• [Brano proposto]:
++++++++++

Lontano anni luce dai luoghi comuni legati al mondo carcerario, Prisoner si impone grazie alle sue ambientazioni iper realiste che permettono al pubblico un’immersione totale in un universo angosciante dal quale sembra impossibile fuggire. Decisamente violenta, a tratti insostenibile, Prisoner non indietreggia di fronte a nulla mostrando il lato oscuro dell’umanità, quelle zone d’ombra che trasformano la rassegnazione in crudele lotta per il dominio.

Questa strepitosa serie danese ci permette di metterci nei panni di guardie carcerarie alle prese con problemi lavorativi concreti quali la sovrapopolazione o la mancanza di mezzi e di personale ma anche con drammi personali che ossessionano i protagonisti dentro e fuori dalla prigione. Le loro vite complicate ci ricordano che la libertà non è così facile da ottenere e che spesso i muri che ci costruiamo volutamente attorno possono essere più spessi di quelli del carcere.

++++++++++

• [Materiale di partenza]:
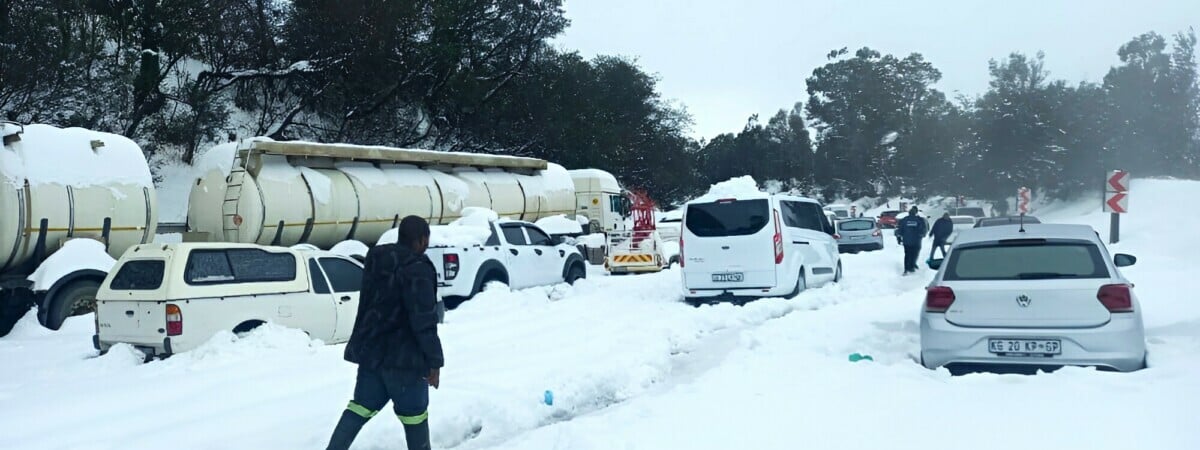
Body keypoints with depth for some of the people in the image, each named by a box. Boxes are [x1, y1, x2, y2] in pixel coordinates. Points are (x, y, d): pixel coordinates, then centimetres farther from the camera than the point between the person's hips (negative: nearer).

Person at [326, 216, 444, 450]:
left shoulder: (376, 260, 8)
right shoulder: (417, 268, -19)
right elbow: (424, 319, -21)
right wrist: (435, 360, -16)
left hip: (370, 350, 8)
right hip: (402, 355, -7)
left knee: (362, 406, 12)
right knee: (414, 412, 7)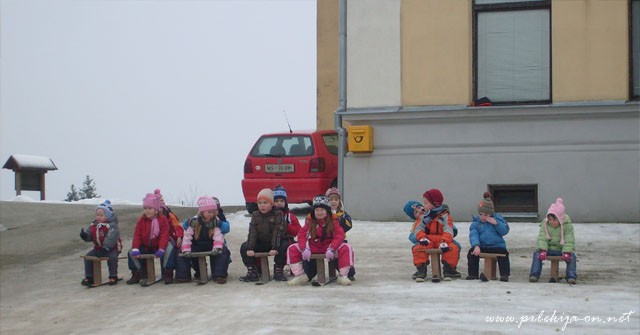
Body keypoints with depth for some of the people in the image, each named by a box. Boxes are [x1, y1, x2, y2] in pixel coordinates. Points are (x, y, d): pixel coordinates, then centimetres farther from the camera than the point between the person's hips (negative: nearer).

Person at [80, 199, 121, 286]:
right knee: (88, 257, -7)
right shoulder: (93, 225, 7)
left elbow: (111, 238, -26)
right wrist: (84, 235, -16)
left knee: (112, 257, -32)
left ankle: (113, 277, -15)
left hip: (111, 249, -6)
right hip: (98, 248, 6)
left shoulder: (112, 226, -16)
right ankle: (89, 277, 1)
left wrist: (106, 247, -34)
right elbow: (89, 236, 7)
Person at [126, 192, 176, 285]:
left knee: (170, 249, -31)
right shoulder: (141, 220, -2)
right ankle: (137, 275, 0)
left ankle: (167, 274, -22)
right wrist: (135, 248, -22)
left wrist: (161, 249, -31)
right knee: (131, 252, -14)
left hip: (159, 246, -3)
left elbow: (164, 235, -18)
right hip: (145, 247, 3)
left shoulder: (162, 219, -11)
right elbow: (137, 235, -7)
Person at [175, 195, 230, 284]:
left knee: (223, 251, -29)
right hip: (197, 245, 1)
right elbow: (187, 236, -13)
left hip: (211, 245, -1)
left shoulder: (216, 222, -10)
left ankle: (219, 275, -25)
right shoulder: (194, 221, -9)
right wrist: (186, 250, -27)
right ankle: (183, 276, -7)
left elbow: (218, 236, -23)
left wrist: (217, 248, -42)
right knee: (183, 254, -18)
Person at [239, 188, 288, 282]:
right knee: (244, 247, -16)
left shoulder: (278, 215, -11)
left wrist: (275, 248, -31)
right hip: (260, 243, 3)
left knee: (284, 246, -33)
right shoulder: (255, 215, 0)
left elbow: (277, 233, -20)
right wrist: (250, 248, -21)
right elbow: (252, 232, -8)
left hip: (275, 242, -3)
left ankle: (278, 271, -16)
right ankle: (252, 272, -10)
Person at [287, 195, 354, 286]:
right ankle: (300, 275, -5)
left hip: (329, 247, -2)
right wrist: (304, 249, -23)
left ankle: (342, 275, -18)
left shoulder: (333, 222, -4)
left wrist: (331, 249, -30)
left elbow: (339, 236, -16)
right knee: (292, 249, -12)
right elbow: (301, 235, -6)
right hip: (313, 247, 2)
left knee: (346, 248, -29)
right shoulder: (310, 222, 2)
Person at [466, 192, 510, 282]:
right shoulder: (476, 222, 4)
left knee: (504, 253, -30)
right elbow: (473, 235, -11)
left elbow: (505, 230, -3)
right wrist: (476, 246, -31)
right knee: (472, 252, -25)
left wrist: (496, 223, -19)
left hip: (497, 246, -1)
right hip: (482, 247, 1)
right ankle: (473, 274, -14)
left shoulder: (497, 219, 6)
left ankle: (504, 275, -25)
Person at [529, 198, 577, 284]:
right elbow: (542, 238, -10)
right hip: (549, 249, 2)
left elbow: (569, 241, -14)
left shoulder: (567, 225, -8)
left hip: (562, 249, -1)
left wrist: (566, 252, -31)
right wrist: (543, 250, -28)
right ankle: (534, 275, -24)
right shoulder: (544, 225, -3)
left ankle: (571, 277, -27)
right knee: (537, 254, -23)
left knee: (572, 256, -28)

++++++++++

• [Compiti da svolgere]:
(A) Secondo il brano su Prisoner, di quale paese è la serie?
(B) Riassumi in due frasi il brano su Prisoner.
Il materiale non serve per svolgere questi compiti.

• [Soluzioni dell'esercizio]:
(A) È una serie danese.

(B) Prisoner è una serie danese violenta e dalle ambientazioni iper realiste, che immerge il pubblico in un universo carcerario angosciante e ne mostra il lato oscuro dell'umanità. Segue guardie carcerarie alle prese con problemi di lavoro, come la mancanza di mezzi e di personale, e con drammi personali, ricordando che la libertà non è facile da ottenere.